Last week I had dinner with Johnny Mathis.
That’s right, Johnny Mathis. The third best-selling recording artist of all time, whose open-hearted, sultry voice animated our car rides to Lake Tahoe when I was 10, the eight-track cassette seemingly invented just so my sister and I could say, yet again, “Go back to ‘Chances Are’!”
Imagine my surprise when I found out recently he grew up in my hometown of San Francisco, and sang at my cousin’s high school graduation, and hung out in all the best synagogues on the High Holy Days with his Jewish friends, soaking up every last chord of the ancient melodies. And there he was at 75, walking onstage looking like a million bucks, the fantasies of hundreds disoriented and then reframed by the song that accompanied his onstage strut: “Kol Nidre.”
But let’s take the eight-track back a track or two. Before “Johnny” and I ate sandwiches in the green room at the Contemporary Jewish Museum, along with the good folks at the Idelsohn Society for Musical Preservation who had brought him to us for a public conversation, I had been listening to him constantly in one of the galleries, where he headlines the exhibition “Black Sabbath: The Secret Musical History of Black-Jewish Relations.” This Idelsohn-curated installation, which explored the mid-century musical conversation between blacks and Jews, was a love letter to the power of a usable past to inspire the future.
This particular chapter of the past began in 1958, when Mathis — flush on the success of some early gold records — decided to go with his heart and record some spiritual melodies that inspired him as a teen. The album, “Good Night, Dear Lord,” included three Jewish songs — the Hebrew “Eli, Eli,” the Yiddish “Where Can I Go?” and the Aramaic “Kol Nidre,” the crowning jewel of the High Holy Day liturgy. It was the rediscovery of this album that inspired “Black Sabbath”; and it was being reminded of this album that inspired Mathis to speak openly for the first time about his engagement with Jewish music, and his view that the truth of art and music brings people together like nothing else.
Mathis was just as sweet and inspiring in person as he is on vinyl, and everyone felt it. After the conversation my mother looked at me slack-jawed as I introduced the two of them to each other, Johnny Mathis hugging her and telling her she had great taste in clothes. I watched grown men and women, heads of banks and Jewish agencies, edge closer to him, their high school yearbooks open to his picture, whispering sotto voce: “Do you remember me from algebra? I had blonde hair then…”
Roger Bennett, one of the four musketeers comprising the Idelsohn Society, explained the generative power of Mathis’ voice even more simply in the opening words of his introduction that evening: “I was conceived to the tune of ‘Chances Are.’”
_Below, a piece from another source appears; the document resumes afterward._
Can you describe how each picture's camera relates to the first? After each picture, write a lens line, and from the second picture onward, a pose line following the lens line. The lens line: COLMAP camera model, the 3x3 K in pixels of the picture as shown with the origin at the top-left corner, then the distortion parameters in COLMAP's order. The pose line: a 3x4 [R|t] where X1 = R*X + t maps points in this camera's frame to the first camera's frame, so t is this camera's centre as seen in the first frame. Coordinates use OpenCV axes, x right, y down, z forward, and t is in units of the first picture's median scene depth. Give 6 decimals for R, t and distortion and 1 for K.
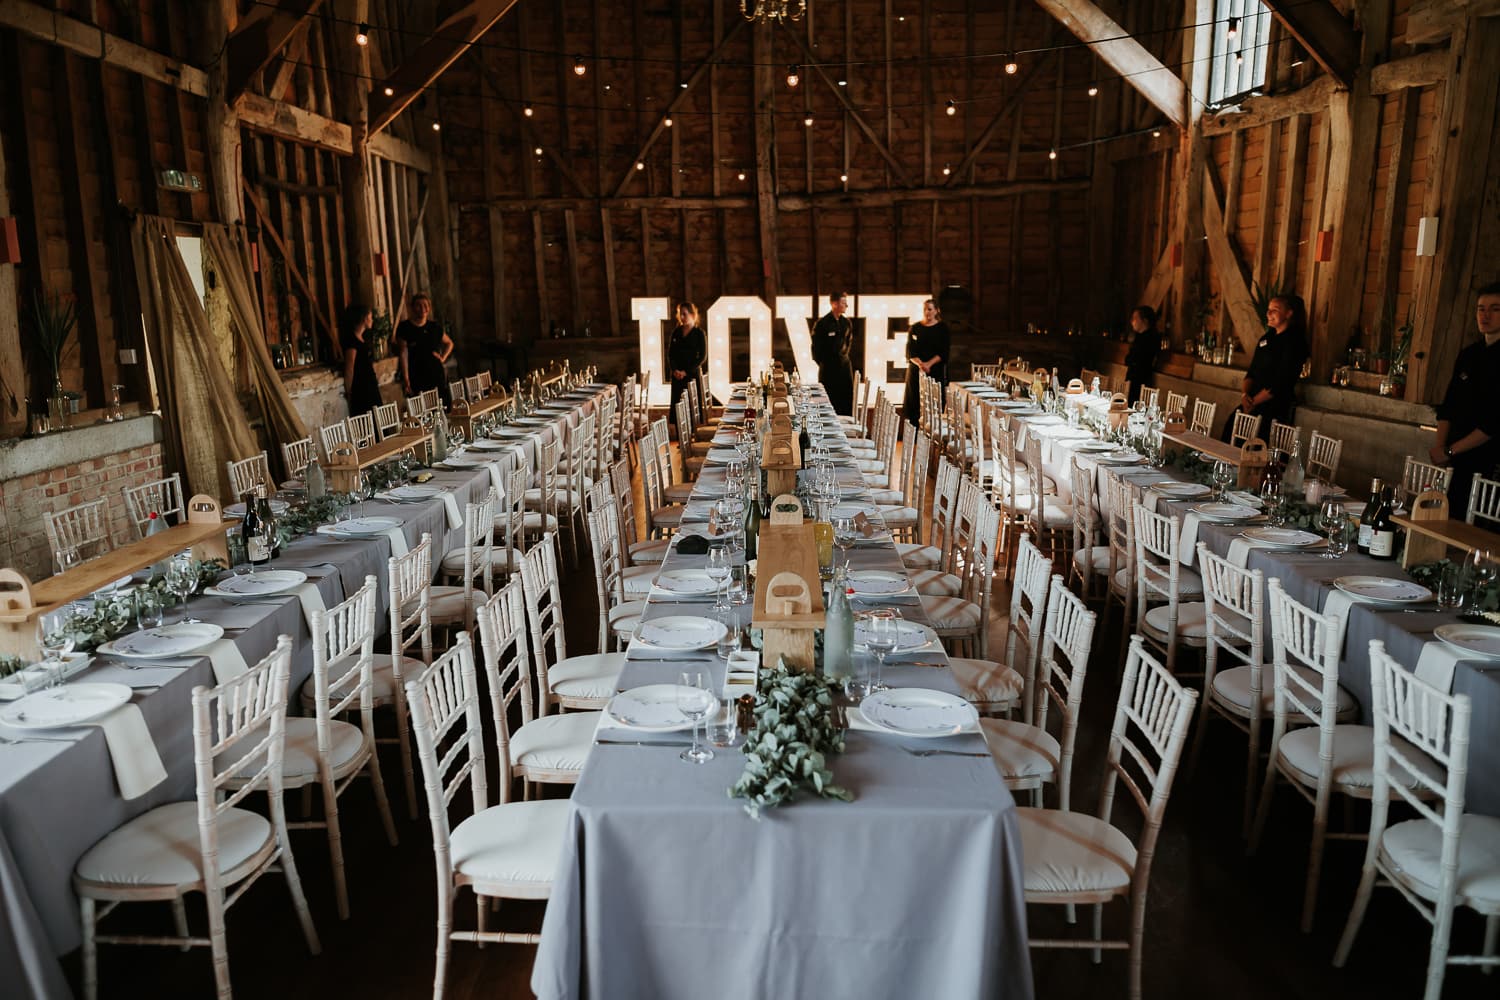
lens RADIAL K [[1034.8, 0, 750.0], [0, 1034.8, 500.0], [0, 0, 1]] dist [0.003356, 0.001022]
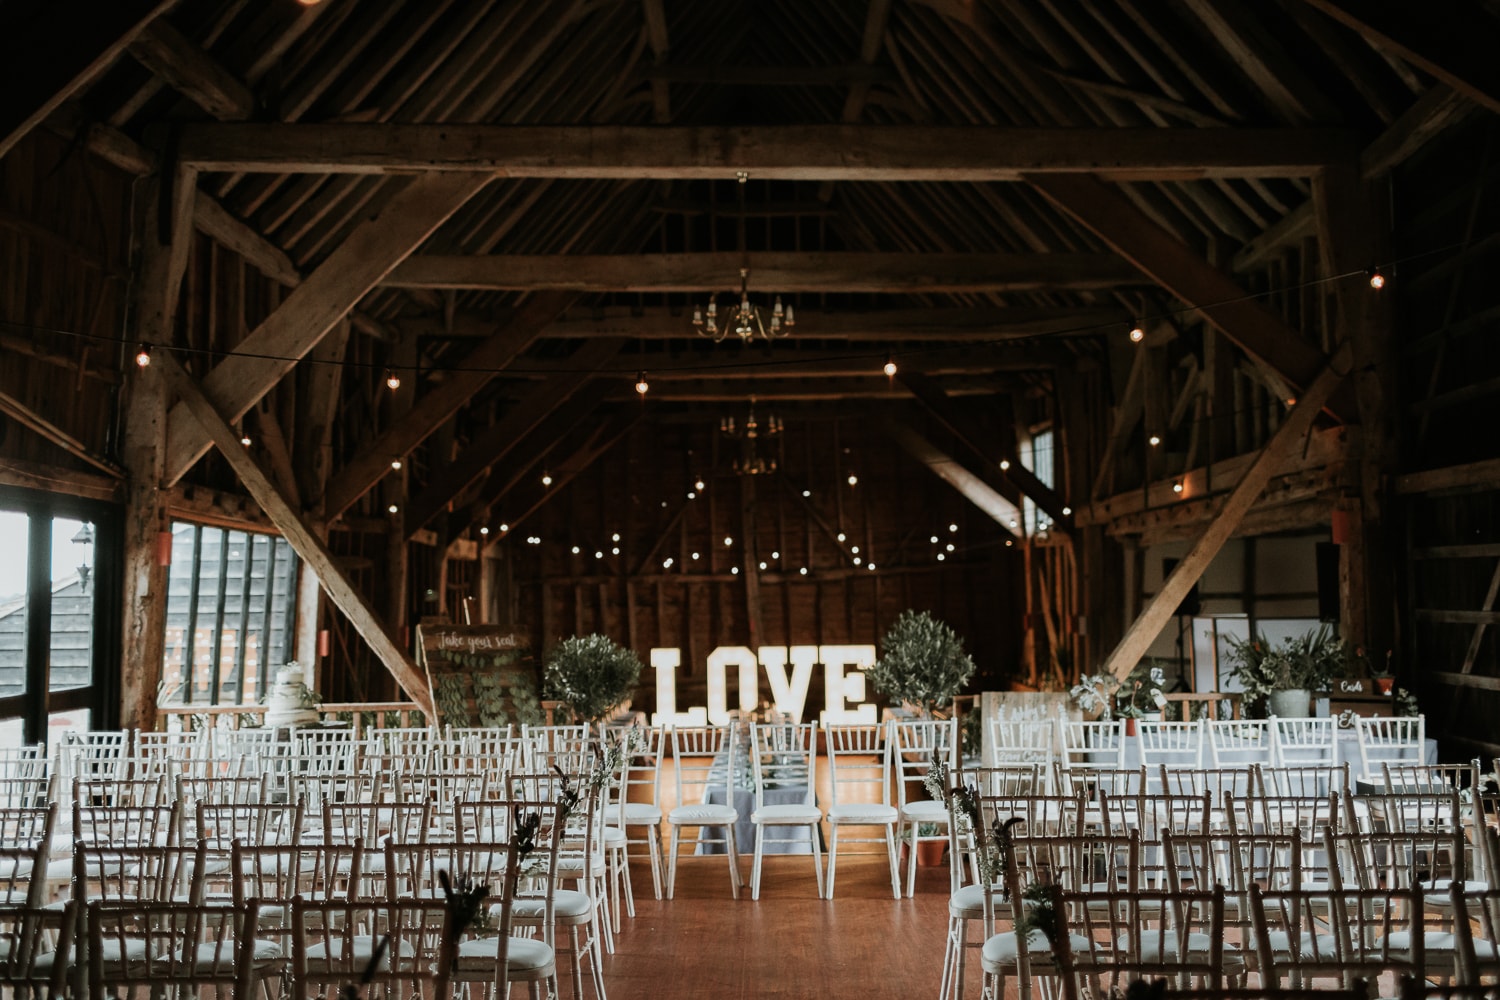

I might have coasted unreflectively on these memories for years, passively wondering how Mathis mastered the pronunciation of three Jewish languages, or why “Good Night, Dear Lord” disappeared from our collective consciousness for a half-century, if not for a conversation about innovative philanthropy I attended the other day.
Adam Hirschfelder, a program officer at the Koret Foundation and a supporter of jazz and Jewish music in Northern California, brought up his own “Mathis moment” in the context of a conversation about new ideas in Jewish life. At a time when innovation has become a buzz word, he said, a roomful of Jews (including him) heard an old recording of “Kol Nidre” as if for the first time. “Singing ‘Kol Nidre’ is not an innovation,” he said dryly. And yet there wasn’t a dry eye in the house when Mathis walked onstage to a standing ovation. The reason? A heady combination of nostalgia, the chance to hear a legend talk openly and frankly about his inner life, and the commitment of a group of young Jews (The Idelsohns) to find a creative Jewish spark in unexpected places.
After Mathis’ monologue on music and cultural understanding, a group of us slipped into the boardroom for a toast, and to muse on our luck at being present that evening. We poured new wine into the old bottle of our tradition, taking photographs with our evening’s guest cantor to prove we weren’t making this up.
On the sound system Mathis sang “Let it Be Me,” the title track on his new album, a collection of country standards. And for that evening we Let It Be Him. For one night, the Jewish leadership of San Francisco let go of the burdens of quantifying and qualifying contemporary Jewish life, of searching for the language to inspire and cajole a new generation to pay attention. We just Let It Be.
Daniel Schifrin is writer in residence and director of Public Programs at the Contemporary Jewish Museum in San Francisco.